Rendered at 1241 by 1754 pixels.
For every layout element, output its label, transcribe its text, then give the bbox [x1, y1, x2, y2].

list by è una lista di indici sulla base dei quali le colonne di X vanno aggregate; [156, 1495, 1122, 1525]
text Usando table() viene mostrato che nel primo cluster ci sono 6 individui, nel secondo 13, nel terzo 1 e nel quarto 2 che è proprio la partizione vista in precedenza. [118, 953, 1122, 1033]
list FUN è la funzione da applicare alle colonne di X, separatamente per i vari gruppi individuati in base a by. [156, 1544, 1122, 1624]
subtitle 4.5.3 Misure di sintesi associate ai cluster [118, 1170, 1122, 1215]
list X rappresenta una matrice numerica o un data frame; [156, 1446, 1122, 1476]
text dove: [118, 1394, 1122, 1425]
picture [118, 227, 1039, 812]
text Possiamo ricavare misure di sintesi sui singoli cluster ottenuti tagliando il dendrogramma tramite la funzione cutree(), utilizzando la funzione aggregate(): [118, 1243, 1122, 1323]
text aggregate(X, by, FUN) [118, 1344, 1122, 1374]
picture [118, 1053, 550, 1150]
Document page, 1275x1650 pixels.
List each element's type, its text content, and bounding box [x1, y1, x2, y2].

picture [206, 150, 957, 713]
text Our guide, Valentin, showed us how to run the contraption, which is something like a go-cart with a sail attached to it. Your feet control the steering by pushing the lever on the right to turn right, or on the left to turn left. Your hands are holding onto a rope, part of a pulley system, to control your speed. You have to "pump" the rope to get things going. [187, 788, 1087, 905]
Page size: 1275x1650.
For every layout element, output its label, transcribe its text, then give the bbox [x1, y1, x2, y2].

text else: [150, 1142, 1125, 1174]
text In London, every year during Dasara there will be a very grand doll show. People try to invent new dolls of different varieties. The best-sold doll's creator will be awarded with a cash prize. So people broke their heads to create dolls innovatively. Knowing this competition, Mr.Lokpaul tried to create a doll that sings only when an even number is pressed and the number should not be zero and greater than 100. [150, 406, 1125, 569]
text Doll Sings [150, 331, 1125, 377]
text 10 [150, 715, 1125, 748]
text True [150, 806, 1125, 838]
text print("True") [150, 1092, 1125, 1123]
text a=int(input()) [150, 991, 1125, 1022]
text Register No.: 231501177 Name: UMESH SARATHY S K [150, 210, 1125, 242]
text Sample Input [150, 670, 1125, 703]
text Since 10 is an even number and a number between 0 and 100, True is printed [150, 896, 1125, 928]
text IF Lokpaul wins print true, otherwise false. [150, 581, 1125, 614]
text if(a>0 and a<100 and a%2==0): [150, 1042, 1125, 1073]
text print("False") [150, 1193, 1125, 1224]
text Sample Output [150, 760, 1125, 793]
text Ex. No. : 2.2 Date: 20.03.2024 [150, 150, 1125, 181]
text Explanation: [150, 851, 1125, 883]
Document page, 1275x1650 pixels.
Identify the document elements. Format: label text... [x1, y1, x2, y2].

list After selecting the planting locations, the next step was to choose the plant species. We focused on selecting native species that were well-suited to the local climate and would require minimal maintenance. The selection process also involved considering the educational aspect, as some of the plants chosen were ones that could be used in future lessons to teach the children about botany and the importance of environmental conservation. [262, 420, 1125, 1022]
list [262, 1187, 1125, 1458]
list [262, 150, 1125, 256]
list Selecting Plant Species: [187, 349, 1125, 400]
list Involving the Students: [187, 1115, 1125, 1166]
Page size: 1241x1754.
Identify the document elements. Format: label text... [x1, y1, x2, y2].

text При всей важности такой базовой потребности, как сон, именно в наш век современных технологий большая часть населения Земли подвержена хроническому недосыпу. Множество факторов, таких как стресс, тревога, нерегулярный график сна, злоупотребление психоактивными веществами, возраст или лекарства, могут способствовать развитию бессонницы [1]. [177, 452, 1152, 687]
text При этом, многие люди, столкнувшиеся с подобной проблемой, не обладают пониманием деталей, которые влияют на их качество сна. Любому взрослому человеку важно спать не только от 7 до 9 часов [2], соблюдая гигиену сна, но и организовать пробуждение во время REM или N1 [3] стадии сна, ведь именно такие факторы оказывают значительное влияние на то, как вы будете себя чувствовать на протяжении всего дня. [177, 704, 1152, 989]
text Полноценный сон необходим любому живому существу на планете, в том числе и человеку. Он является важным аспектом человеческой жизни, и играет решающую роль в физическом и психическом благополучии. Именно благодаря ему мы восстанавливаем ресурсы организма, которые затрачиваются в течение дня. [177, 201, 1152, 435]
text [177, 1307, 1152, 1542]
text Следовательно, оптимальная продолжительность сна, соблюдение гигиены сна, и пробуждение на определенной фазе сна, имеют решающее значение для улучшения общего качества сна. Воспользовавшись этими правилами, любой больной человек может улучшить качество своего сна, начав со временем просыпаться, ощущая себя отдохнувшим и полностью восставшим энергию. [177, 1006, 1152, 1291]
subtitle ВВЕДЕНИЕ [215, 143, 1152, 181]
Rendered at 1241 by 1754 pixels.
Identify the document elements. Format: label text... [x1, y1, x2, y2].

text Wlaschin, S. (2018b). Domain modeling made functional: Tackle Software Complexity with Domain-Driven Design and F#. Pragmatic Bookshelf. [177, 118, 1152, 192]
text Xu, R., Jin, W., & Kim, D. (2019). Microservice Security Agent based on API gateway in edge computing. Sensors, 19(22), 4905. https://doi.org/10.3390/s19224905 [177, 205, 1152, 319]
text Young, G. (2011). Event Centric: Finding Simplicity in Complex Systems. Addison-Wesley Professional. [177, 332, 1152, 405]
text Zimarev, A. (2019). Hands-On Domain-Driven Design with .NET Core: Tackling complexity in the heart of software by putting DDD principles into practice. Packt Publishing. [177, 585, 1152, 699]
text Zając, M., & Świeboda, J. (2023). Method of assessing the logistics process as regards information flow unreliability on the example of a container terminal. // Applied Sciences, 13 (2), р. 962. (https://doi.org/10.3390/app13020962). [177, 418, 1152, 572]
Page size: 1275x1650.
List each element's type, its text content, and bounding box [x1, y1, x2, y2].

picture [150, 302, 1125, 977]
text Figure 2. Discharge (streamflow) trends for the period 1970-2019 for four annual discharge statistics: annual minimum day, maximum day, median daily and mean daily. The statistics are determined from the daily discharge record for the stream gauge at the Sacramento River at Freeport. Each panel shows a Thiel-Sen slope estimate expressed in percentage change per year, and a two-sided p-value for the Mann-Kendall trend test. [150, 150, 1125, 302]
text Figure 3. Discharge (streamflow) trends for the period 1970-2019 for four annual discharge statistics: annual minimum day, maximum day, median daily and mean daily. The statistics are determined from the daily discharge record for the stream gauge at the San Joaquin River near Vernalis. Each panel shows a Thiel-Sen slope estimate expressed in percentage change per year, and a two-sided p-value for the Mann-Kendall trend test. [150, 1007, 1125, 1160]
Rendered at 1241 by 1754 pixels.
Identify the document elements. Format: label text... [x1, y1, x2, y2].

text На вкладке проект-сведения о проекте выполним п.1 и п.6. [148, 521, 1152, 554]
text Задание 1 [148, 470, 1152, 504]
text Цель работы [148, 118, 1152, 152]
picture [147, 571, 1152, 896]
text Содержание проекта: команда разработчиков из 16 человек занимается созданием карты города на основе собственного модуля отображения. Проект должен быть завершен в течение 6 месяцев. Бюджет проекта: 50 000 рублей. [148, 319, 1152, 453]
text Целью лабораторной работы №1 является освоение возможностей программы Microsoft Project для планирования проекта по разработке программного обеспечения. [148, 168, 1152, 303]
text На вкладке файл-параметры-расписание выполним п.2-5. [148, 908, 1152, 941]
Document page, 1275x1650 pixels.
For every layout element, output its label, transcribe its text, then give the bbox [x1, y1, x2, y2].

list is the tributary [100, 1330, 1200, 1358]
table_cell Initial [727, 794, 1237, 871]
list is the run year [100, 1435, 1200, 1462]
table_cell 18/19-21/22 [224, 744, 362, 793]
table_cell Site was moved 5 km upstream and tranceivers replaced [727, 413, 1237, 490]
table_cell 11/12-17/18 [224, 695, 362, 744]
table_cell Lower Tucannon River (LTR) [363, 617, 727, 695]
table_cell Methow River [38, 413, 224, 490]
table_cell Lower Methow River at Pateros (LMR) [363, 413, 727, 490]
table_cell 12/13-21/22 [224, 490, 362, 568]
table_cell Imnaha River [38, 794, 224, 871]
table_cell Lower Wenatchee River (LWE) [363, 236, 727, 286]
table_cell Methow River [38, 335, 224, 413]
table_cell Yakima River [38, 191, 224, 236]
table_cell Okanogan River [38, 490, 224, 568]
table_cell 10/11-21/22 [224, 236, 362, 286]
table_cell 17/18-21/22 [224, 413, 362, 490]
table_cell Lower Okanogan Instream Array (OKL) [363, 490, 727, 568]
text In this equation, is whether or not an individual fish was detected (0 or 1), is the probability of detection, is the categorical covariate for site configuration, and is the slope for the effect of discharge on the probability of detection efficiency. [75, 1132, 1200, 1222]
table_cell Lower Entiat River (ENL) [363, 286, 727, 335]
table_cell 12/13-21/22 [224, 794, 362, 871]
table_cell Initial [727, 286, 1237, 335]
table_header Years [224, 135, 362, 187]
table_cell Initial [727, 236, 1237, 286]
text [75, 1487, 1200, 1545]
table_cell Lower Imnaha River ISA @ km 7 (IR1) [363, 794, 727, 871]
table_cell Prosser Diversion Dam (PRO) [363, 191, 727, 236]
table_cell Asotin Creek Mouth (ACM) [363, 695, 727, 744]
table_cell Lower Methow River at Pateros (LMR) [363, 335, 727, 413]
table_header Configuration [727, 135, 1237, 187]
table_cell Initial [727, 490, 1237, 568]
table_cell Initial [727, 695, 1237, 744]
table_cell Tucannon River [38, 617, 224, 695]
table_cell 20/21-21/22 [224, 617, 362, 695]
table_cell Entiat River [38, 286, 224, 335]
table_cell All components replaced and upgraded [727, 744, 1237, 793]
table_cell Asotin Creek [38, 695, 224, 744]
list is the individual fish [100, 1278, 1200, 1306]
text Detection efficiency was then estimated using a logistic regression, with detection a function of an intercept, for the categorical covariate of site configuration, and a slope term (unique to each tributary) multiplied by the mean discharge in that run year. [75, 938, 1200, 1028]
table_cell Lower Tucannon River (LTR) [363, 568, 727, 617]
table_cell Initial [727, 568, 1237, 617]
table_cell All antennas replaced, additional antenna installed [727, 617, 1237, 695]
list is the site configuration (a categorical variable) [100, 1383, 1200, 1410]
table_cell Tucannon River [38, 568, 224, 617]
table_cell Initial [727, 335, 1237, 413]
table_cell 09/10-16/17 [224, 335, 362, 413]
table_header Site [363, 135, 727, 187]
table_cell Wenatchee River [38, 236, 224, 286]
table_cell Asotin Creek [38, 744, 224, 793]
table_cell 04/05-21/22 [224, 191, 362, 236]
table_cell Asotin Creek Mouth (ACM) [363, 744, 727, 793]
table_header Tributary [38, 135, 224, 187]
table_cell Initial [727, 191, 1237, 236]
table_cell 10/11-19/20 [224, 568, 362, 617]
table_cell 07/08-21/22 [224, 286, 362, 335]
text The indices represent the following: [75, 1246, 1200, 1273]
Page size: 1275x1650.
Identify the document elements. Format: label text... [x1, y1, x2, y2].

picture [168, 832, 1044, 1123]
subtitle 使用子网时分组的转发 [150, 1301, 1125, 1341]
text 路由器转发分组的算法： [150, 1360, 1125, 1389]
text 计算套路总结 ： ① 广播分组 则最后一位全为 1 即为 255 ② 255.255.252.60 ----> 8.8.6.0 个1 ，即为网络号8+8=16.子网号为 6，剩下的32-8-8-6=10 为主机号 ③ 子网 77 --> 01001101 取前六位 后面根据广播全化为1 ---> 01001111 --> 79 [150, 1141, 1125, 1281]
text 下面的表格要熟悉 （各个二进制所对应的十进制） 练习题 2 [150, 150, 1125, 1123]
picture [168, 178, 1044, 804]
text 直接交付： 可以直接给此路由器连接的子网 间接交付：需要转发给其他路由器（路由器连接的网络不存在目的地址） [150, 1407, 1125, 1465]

◇ ◇ ◇

PROBLEM
Provide only the count of lines in the records above that hold the word "determined".

EXPECTED OUTPUT
2